Experimental Example 2

(52) In the experiment, the steps of preparing a composite nano-hydroxyapatite/fish collagen/poly (lactic-co-glycolic acid) fibrous membrane by electrospinning specifically include:

(53) Step 1: 0.06 g of nano-hydroxyapatite is ultrasonically dispersed in 2 mL of hexafluoroisopropanol for 1 h via an ultrasonic cell disruptor to obtain a dispersion solution.

(54) Step 2: 0.02 g of fish collagen is added into the dispersion solution obtained in step 1 to obtain a mixture. The mixture is well shaken via a thermostatic oscillator for 10 min.

(55) Step 3: 0.4 g of poly (lactic-co-glycolic acid) is added to the mixed solution obtained in step 2 to obtain a mixture. The mixture is well shaken at 25° C. for 2 h in the thermostatic oscillator to obtain a spinning solution.

(56) Step 4: The spinning solution obtained in step 3 is ultrasonically dispersed again for 30 min by the ultrasonic cell disruptor.

(57) Step 5: The spinning solution obtained in step 4 is used to prepare the composite nano-hydroxyapatite/fish collagen/poly (lactic-co-glycolic acid) fibrous membrane by the electrospinning machine using a 23 G flat-head needle and a flat plate collector. The electrospinning is performed under parameters including an applied voltage of 8 kV, an injection rate of 0.5 mL/h, and a receiving distance of 16 cm.

(58) Step 6: After being continuously collected for 1 h using a mesh collector in step 5, the fibrous membrane is removed, and then is dried for 3 days in a vacuum drying oven.

(59) FIG. 5 shows the observed result of the morphology of the mesh fibrous membrane by the scanning electron microscope. The fibrous membrane forms uniformly arranged mesh repeating units with a mesh size of around 500 μm.

(60) Experimental Example 3

(61) The poly (lactic-co-glycolic acid) fibrous membrane (P), the fish collagen/poly (lactic-co-glycolic acid) fibrous membrane (PFC5) and the composite nano-hydroxyapatite/fish collagen/poly (lactic-co-glycolic acid) fibrous membrane (PFC5H15) are respectively prepared for tensile strength testing. The results thereof are shown in FIG. 6 and Table 1 below. It can be seen that the introduction of fish collagen significantly increases the tensile strength of the fibrous membrane.

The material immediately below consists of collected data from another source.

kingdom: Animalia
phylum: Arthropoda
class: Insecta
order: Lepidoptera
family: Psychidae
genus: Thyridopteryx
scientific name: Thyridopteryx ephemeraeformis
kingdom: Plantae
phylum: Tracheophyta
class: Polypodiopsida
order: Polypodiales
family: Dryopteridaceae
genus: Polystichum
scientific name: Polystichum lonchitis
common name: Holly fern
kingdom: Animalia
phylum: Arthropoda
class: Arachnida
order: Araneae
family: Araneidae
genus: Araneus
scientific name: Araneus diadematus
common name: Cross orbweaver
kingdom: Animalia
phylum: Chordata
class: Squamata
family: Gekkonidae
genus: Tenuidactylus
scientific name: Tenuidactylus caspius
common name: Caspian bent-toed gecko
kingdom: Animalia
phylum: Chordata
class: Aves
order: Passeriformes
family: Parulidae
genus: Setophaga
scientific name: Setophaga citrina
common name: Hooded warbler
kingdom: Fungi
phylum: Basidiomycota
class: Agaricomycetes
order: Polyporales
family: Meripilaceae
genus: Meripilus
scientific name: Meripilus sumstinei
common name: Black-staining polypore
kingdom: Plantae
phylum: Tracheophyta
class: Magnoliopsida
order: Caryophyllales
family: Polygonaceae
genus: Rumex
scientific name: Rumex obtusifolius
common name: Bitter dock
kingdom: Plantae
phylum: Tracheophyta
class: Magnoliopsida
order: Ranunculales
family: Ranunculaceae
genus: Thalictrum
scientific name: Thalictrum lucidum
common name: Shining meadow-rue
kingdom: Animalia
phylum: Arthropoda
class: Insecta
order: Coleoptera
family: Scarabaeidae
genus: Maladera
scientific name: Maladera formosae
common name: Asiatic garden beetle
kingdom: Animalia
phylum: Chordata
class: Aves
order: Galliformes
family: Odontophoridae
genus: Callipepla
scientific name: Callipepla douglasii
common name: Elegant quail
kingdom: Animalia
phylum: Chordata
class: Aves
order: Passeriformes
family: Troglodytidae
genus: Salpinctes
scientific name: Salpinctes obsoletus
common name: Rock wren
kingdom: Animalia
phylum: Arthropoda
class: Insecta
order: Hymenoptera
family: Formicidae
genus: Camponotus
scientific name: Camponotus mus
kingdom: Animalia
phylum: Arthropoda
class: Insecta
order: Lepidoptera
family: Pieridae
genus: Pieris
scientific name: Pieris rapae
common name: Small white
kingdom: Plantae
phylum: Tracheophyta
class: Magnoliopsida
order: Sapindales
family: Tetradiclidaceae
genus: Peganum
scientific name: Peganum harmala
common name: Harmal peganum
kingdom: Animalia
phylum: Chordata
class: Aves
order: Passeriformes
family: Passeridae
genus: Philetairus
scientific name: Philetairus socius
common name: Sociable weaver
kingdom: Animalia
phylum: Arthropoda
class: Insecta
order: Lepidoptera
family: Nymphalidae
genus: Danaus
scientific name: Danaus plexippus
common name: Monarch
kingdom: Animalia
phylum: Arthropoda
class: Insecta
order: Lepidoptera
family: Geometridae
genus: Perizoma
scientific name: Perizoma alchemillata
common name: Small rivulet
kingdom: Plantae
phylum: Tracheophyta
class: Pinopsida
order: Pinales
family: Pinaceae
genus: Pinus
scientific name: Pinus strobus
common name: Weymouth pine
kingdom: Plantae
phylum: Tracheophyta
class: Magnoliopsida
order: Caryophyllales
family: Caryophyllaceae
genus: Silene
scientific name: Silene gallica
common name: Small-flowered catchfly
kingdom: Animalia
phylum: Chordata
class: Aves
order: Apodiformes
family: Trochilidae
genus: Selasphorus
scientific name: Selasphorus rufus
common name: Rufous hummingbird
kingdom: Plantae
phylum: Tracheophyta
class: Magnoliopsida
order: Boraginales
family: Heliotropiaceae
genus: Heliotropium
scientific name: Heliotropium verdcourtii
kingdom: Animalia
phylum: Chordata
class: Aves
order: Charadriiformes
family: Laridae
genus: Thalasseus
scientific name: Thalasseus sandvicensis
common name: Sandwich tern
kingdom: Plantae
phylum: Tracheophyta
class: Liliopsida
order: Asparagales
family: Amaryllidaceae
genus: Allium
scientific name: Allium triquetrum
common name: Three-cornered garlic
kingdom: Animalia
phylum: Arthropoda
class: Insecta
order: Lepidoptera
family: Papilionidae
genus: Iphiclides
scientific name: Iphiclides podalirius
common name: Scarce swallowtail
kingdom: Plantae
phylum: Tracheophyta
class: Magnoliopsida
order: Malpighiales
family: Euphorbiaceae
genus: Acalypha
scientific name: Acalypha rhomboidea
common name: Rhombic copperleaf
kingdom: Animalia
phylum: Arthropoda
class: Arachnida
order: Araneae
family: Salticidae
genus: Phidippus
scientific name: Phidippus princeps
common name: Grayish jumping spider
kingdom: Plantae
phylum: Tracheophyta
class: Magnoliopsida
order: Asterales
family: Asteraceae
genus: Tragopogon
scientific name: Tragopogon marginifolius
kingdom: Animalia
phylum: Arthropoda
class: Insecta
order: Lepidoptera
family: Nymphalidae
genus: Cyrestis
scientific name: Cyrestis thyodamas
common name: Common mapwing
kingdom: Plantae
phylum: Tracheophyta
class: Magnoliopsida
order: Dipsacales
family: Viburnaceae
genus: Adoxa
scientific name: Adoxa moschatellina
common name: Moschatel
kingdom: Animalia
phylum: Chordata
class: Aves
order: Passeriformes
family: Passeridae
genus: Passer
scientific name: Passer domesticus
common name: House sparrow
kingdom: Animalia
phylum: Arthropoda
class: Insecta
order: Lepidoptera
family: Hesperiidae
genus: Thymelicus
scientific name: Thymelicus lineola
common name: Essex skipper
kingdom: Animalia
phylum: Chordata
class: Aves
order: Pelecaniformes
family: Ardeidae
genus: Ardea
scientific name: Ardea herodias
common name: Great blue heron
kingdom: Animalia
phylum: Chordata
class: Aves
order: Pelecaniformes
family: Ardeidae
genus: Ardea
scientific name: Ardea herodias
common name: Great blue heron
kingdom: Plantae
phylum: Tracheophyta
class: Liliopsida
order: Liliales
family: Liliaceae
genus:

(62) TABLE-US-00001 TABLE 1 Mechanical properties of the fibrous membranes Tensile Elastic Elongation at strength modulus break Sample (Mpa) (Mpa) (%) P 1.5 ± 0.11 31.7 ± 4.4 232.6 ± 10.9 PFC5 6.5 ± 0.13 104.8 ± 6.7  122.8 ± 10.5 PFC5H15 5.2 ± 0.03 124.3 ± 22.7 127.4 ± 7.5 

(63) The above-mentioned description is only the preferred embodiments of the present invention and is not intended to limit the present invention. Any modifications, equivalent replacements and improvements made within the spirit and principle of the present invention shall fall within the scope of protection of the present invention.